#### INPUT FOR THIS TASK

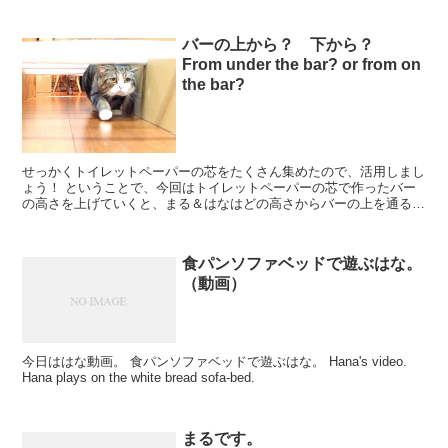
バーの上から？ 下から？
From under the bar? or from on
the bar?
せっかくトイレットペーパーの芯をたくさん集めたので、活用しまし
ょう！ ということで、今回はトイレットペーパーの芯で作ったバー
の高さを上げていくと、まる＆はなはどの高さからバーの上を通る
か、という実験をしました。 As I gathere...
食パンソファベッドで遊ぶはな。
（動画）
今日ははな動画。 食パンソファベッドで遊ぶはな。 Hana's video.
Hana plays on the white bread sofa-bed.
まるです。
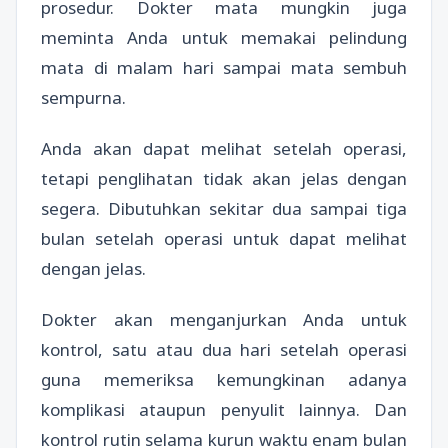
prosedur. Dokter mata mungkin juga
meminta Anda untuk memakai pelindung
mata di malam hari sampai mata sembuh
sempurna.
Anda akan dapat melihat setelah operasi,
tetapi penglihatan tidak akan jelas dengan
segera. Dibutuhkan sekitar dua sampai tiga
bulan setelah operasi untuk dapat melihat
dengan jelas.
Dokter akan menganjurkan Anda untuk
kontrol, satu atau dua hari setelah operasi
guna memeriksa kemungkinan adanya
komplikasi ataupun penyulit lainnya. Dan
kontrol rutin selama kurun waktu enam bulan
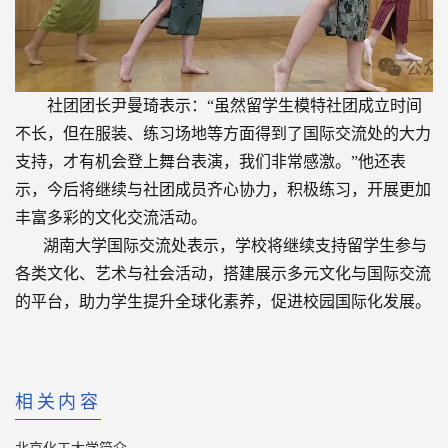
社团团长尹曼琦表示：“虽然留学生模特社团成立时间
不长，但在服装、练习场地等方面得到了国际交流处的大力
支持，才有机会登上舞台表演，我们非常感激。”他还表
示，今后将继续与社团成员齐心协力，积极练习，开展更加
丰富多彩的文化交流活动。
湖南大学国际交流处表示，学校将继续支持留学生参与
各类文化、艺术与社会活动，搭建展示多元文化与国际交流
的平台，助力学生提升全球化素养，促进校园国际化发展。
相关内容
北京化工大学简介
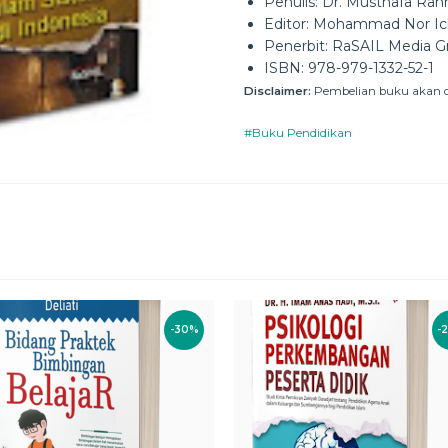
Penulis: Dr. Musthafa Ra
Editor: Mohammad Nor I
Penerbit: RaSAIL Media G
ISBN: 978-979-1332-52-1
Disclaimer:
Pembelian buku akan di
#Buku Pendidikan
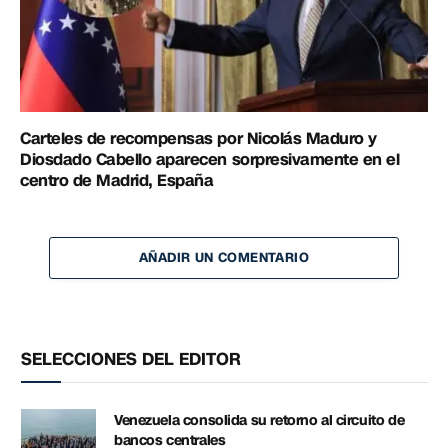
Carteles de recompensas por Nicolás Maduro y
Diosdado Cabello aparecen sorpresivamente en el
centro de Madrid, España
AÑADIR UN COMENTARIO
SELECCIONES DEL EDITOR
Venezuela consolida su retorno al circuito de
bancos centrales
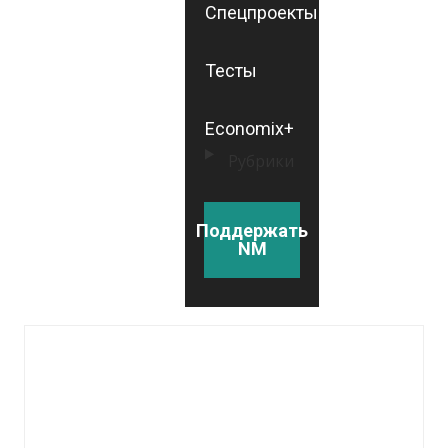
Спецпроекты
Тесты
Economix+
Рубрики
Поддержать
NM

########

→ **AIM OF THE TASK**
Retype all of the material above exactly; the pictures stay out.

→ **OUTPUT OF THE EXERCISE**
バーの上から？ 下から？
From under the bar? or from on
the bar?
せっかくトイレットペーパーの芯をたくさん集めたので、活用しまし
ょう！ ということで、今回はトイレットペーパーの芯で作ったバー
の高さを上げていくと、まる＆はなはどの高さからバーの上を通る
か、という実験をしました。 As I gathere...
食パンソファベッドで遊ぶはな。
（動画）
今日ははな動画。 食パンソファベッドで遊ぶはな。 Hana's video.
Hana plays on the white bread sofa-bed.
まるです。
prosedur. Dokter mata mungkin juga
meminta Anda untuk memakai pelindung
mata di malam hari sampai mata sembuh
sempurna.
Anda akan dapat melihat setelah operasi,
tetapi penglihatan tidak akan jelas dengan
segera. Dibutuhkan sekitar dua sampai tiga
bulan setelah operasi untuk dapat melihat
dengan jelas.
Dokter akan menganjurkan Anda untuk
kontrol, satu atau dua hari setelah operasi
guna memeriksa kemungkinan adanya
komplikasi ataupun penyulit lainnya. Dan
kontrol rutin selama kurun waktu enam bulan
社团团长尹曼琦表示：“虽然留学生模特社团成立时间
不长，但在服装、练习场地等方面得到了国际交流处的大力
支持，才有机会登上舞台表演，我们非常感激。”他还表
示，今后将继续与社团成员齐心协力，积极练习，开展更加
丰富多彩的文化交流活动。
湖南大学国际交流处表示，学校将继续支持留学生参与
各类文化、艺术与社会活动，搭建展示多元文化与国际交流
的平台，助力学生提升全球化素养，促进校园国际化发展。
相关内容
北京化工大学简介
Penulis: Dr. Musthafa Ra
Editor: Mohammad Nor I
Penerbit: RaSAIL Media G
ISBN: 978-979-1332-52-1
Disclaimer:
Pembelian buku akan di
#Buku Pendidikan
Carteles de recompensas por Nicolás Maduro y
Diosdado Cabello aparecen sorpresivamente en el
centro de Madrid, España
AÑADIR UN COMENTARIO
SELECCIONES DEL EDITOR
Venezuela consolida su retorno al circuito de
bancos centrales
Спецпроекты
Тесты
Economix+
Рубрики
Поддержать
NM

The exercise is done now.